Mohon tunggu...
M. Ali Amiruddin
M. Ali Amiruddin Mohon Tunggu... Guru - Guru SLB Negeri Metro, Ingin berbagi cerita setiap hari, terus berkarya dan bekerja, karena itu adalah ibadah.

Warga negara biasa yang selalu belajar menjadi pembelajar. Guru Penggerak Angkatan 8 Kota Metro. Tergerak, Bergerak dan Menggerakkan.

Selanjutnya

Tutup

Politik Pilihan

Pejuang Anti "Uang Haram" Pun Gagal

10 April 2014   14:01 Diperbarui: 23 Juni 2015   23:50 4
+
Laporkan Konten
Laporkan Akun
Kompasiana adalah platform blog. Konten ini menjadi tanggung jawab bloger dan tidak mewakili pandangan redaksi Kompas.
Lihat foto
Bagikan ide kreativitasmu dalam bentuk konten di Kompasiana | Sumber gambar: Freepik

Pemilu ini menyisakan sebuah ironi yang cukup menyentak para pelopor demokrasi yang mengatasnamakan sebagai pejuang "anti uang haram". Mereka yang sepatutnya didukung oleh kaum muda dan kaum miskin pun seperti terberangus oleh kepentingan sesaat yang membunuh jutaan manusia Indonesia.

Bagaimana tidak, gerakan yang bertujuan ingin menggiring masyarakat agar jangan golput dan tidak menerima uang haram sampai saat inipun tak meraih kesuksesan. Para caleg "haram" inipun masih begitu bebasnya memegang kendali penyebaran uang haram ini sampai ke jantung pertahanan iman umat Islam. Tak pelak, meskipun rakyat yang mengaku menginginkan negeri ini bebas korupsi pun tak berdaya mendapatkan godaan "uang haram" mereka. Wajar saja di antara mereka yang benar-benar bersih dari proses yang tak patut ini, pun harus terjungkal dengan suara yang sangat minus.

§ **Data Analisis**
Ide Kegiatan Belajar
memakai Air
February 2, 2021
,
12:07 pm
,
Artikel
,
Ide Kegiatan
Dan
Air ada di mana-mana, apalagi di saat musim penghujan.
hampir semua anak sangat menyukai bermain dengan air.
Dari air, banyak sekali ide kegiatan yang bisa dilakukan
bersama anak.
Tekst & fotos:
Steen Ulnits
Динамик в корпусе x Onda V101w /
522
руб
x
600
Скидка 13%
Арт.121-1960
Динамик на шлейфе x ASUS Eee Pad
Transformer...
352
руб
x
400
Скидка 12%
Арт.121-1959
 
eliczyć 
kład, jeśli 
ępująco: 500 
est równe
...
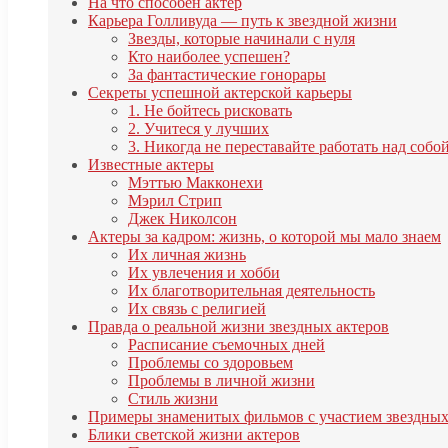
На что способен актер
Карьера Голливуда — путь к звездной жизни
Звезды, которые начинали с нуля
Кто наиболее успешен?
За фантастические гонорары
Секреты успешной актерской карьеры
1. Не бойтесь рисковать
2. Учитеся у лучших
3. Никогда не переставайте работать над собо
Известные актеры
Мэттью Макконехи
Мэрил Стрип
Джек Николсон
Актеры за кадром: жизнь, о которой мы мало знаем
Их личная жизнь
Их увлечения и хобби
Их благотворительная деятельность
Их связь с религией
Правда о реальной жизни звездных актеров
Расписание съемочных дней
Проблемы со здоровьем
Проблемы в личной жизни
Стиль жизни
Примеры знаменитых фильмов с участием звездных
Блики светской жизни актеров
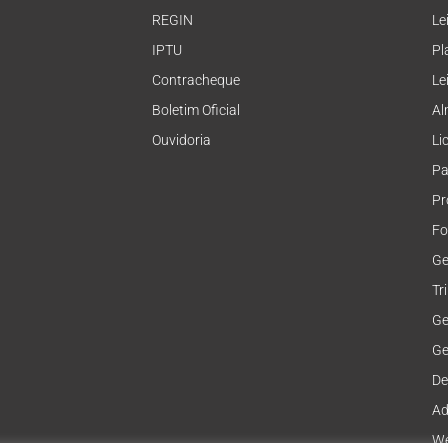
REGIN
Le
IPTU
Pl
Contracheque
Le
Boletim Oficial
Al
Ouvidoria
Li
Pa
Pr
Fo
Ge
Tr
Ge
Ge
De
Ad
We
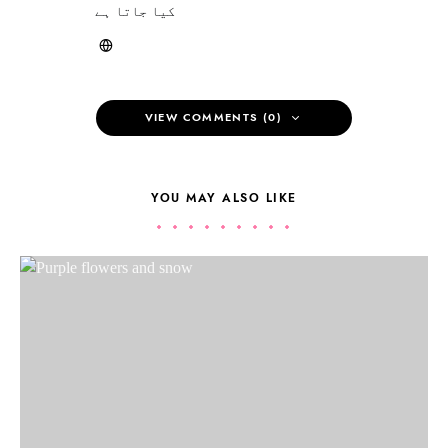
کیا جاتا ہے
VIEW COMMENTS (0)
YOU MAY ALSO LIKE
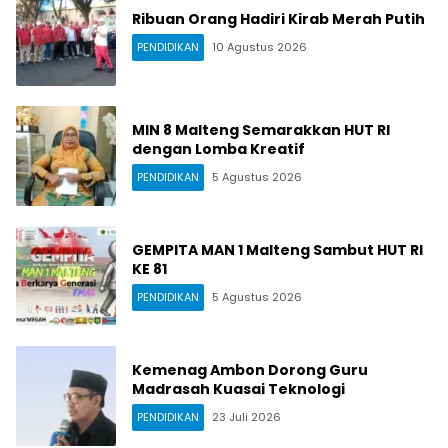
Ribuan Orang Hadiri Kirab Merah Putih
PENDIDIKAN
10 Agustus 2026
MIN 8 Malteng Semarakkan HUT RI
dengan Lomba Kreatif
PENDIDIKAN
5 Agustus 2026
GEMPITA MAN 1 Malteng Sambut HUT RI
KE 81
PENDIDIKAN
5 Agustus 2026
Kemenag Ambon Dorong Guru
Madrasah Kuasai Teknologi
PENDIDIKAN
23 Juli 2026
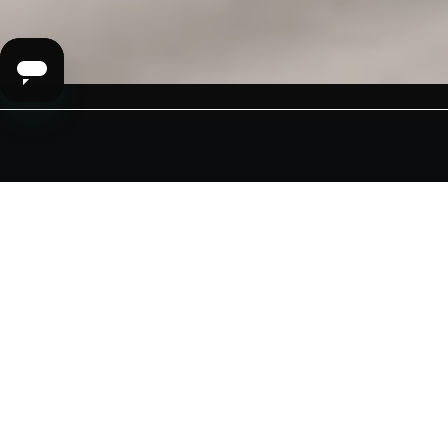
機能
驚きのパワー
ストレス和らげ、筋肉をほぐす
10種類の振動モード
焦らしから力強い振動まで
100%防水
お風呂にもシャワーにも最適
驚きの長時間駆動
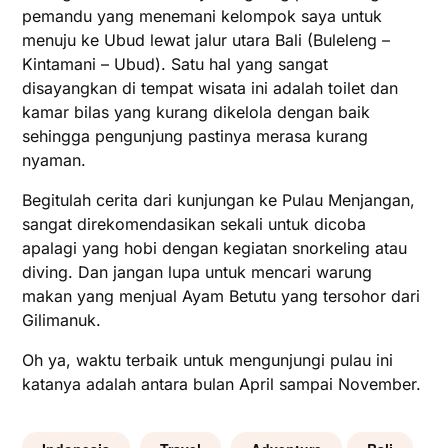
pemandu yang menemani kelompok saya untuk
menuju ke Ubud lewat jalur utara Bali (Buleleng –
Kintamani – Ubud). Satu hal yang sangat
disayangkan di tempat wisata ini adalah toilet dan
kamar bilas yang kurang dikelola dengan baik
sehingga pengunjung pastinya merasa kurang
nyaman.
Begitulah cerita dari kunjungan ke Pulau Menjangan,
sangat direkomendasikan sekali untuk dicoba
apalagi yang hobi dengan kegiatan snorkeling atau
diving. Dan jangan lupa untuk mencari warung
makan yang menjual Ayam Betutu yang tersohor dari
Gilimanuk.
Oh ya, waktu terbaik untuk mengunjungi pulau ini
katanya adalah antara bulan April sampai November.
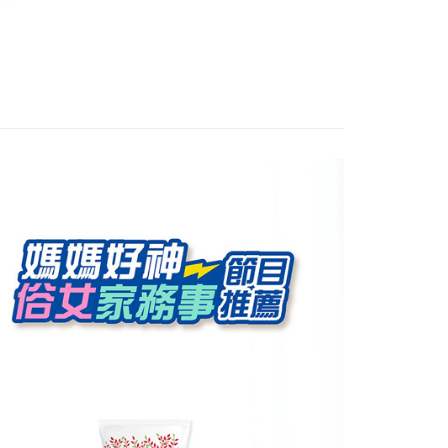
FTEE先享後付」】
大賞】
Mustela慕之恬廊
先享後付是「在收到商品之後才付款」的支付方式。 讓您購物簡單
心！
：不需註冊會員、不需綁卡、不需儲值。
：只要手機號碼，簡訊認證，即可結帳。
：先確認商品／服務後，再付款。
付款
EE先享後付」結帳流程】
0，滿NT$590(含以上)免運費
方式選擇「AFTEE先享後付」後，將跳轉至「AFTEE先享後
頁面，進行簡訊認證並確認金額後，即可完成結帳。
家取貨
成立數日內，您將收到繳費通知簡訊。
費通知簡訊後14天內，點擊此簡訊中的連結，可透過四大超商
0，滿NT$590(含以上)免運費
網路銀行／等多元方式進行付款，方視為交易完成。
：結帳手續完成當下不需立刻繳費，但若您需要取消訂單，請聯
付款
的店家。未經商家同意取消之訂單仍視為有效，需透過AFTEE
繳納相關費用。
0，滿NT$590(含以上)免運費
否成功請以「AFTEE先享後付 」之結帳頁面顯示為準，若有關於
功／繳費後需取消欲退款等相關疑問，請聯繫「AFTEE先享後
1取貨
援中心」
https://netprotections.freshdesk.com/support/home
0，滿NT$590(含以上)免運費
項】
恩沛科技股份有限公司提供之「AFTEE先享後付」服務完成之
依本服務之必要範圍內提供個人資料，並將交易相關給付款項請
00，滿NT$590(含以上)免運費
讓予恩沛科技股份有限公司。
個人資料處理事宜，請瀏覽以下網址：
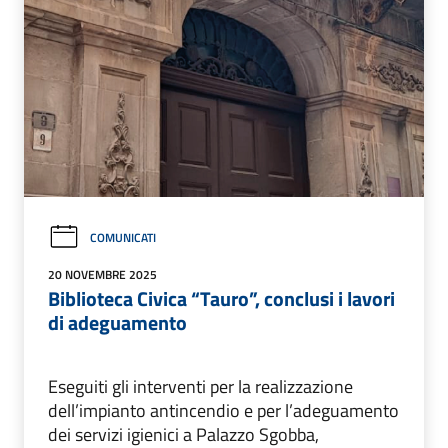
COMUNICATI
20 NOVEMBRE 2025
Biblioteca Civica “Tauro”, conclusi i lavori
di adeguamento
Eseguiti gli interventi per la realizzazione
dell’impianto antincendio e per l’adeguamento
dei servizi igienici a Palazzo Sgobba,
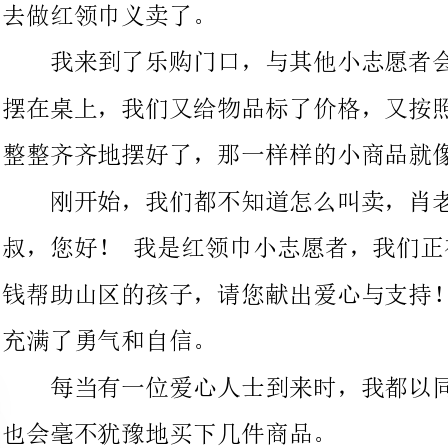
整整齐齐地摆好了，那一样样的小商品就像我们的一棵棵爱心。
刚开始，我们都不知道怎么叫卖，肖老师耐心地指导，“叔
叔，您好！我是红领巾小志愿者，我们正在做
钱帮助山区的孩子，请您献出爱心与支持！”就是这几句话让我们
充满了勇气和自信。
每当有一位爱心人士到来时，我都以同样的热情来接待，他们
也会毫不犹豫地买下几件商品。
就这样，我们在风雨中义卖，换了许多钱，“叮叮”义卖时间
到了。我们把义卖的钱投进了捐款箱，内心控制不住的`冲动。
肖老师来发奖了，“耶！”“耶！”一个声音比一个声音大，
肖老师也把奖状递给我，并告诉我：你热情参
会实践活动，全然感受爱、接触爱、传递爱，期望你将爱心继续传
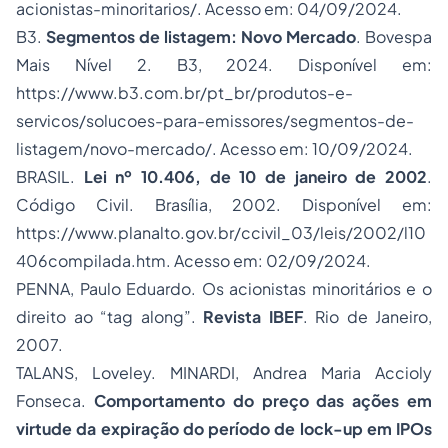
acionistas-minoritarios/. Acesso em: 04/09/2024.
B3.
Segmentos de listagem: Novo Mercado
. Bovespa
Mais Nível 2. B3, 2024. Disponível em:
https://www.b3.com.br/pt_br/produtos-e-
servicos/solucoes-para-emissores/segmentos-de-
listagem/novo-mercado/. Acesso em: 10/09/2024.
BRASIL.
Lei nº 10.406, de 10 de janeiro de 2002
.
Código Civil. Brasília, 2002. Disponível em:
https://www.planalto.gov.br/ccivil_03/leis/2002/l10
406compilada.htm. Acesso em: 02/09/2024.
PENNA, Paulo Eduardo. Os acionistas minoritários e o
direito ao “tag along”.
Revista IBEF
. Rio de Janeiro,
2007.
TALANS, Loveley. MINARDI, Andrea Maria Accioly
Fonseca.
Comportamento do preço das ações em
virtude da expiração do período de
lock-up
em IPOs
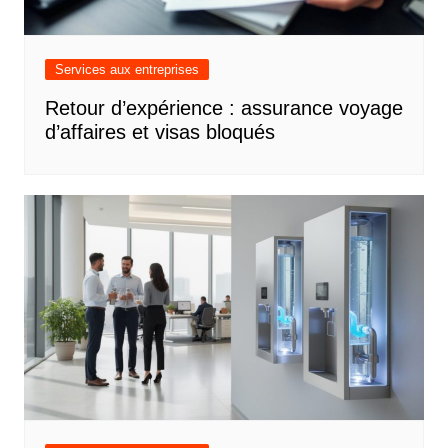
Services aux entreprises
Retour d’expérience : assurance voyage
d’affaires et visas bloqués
==
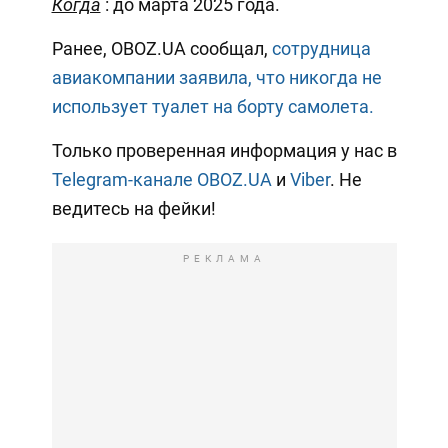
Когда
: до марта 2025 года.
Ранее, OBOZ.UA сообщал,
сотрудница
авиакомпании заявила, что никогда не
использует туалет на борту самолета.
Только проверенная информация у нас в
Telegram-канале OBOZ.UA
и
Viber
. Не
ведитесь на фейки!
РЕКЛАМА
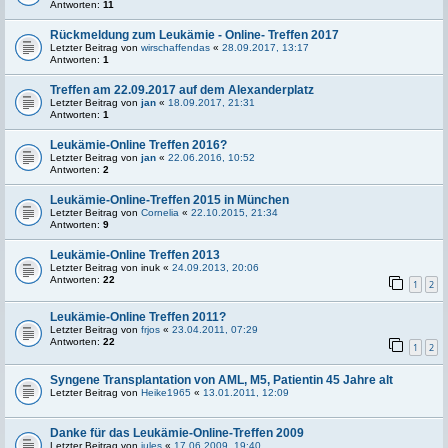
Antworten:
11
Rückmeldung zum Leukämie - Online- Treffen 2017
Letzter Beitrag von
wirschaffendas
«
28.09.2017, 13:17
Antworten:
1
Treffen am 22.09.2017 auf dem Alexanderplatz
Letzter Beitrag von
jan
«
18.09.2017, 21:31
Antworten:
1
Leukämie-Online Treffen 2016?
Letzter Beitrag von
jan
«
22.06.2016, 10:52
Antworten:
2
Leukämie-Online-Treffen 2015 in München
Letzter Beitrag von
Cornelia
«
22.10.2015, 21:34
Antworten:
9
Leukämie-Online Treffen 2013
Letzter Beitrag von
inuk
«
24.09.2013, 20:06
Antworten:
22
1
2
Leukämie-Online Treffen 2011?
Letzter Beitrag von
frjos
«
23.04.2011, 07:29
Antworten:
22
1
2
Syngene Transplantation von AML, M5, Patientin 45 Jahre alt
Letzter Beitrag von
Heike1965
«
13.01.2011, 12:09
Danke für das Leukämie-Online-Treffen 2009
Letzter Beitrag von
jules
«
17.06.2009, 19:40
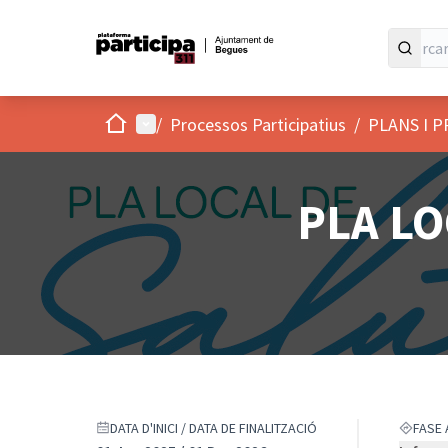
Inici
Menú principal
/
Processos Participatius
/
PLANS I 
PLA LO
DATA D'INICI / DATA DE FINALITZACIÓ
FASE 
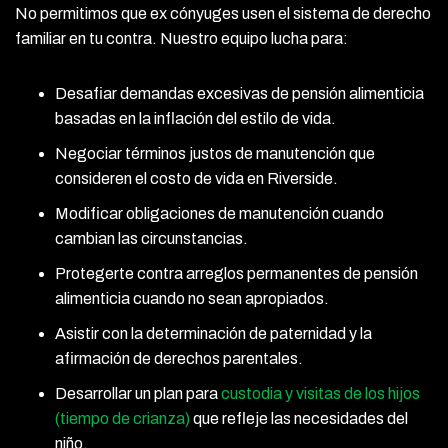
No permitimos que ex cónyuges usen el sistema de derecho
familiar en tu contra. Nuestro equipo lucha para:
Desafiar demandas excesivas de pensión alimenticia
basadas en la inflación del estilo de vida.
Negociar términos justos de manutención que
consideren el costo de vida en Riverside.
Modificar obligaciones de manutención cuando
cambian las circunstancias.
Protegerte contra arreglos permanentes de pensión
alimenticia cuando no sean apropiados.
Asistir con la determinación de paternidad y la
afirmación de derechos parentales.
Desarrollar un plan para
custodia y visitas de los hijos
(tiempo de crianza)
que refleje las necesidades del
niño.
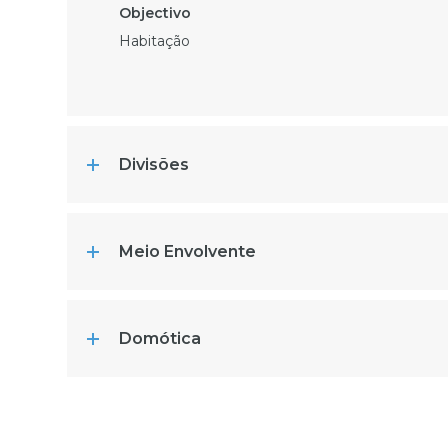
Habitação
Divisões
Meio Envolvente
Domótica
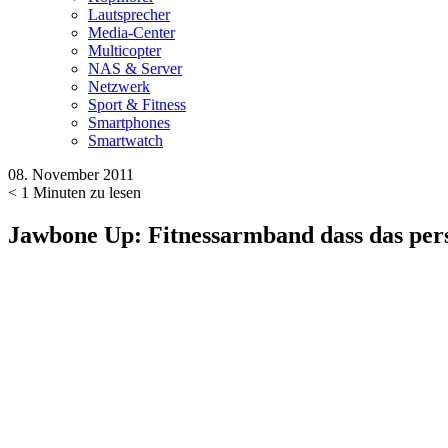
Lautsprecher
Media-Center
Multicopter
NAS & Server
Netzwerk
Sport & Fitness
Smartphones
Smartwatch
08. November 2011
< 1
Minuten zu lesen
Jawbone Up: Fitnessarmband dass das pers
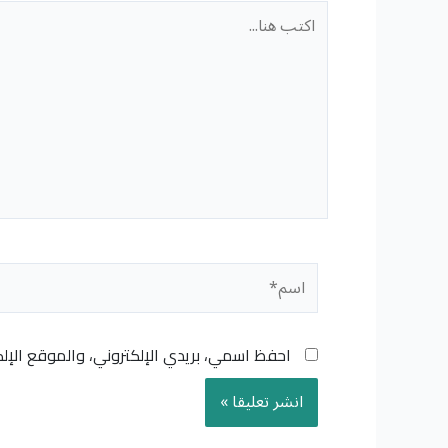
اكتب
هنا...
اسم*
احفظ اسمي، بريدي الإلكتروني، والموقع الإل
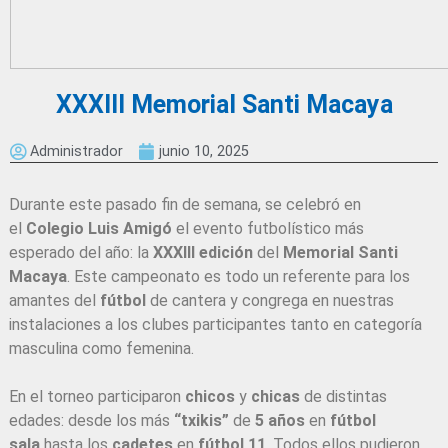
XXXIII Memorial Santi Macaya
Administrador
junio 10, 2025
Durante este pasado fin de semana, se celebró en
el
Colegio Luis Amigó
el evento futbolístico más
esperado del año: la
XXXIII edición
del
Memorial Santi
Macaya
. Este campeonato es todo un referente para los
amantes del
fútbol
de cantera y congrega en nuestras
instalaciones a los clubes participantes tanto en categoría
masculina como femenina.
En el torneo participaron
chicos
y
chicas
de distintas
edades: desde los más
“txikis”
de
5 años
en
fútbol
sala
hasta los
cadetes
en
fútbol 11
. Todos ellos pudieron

§ **Permintaan 1**
Ulangi dengan persis bagian dari kutipan tentang pemilu, mulai dari "Politik Pilihan" dan terus sampai "jutaan manusia Indonesia.".
§ **Permintaan 2**
Dalam kutipan tentang pemilu, apa tujuan gerakan yang disebut di sana?

§ **Jawaban Tugas 1**
Politik Pilihan

Pejuang Anti "Uang Haram" Pun Gagal

10 April 2014   14:01 Diperbarui: 23 Juni 2015   23:50 4
+
Laporkan Konten
Laporkan Akun
Kompasiana adalah platform blog. Konten ini menjadi tanggung jawab bloger dan tidak mewakili pandangan redaksi Kompas.
Lihat foto
Bagikan ide kreativitasmu dalam bentuk konten di Kompasiana | Sumber gambar: Freepik

Pemilu ini menyisakan sebuah ironi yang cukup menyentak para pelopor demokrasi yang mengatasnamakan sebagai pejuang "anti uang haram". Mereka yang sepatutnya didukung oleh kaum muda dan kaum miskin pun seperti terberangus oleh kepentingan sesaat yang membunuh jutaan manusia Indonesia.

§ **Jawaban Tugas 2**
Menggiring masyarakat agar jangan golput dan tidak menerima uang haram.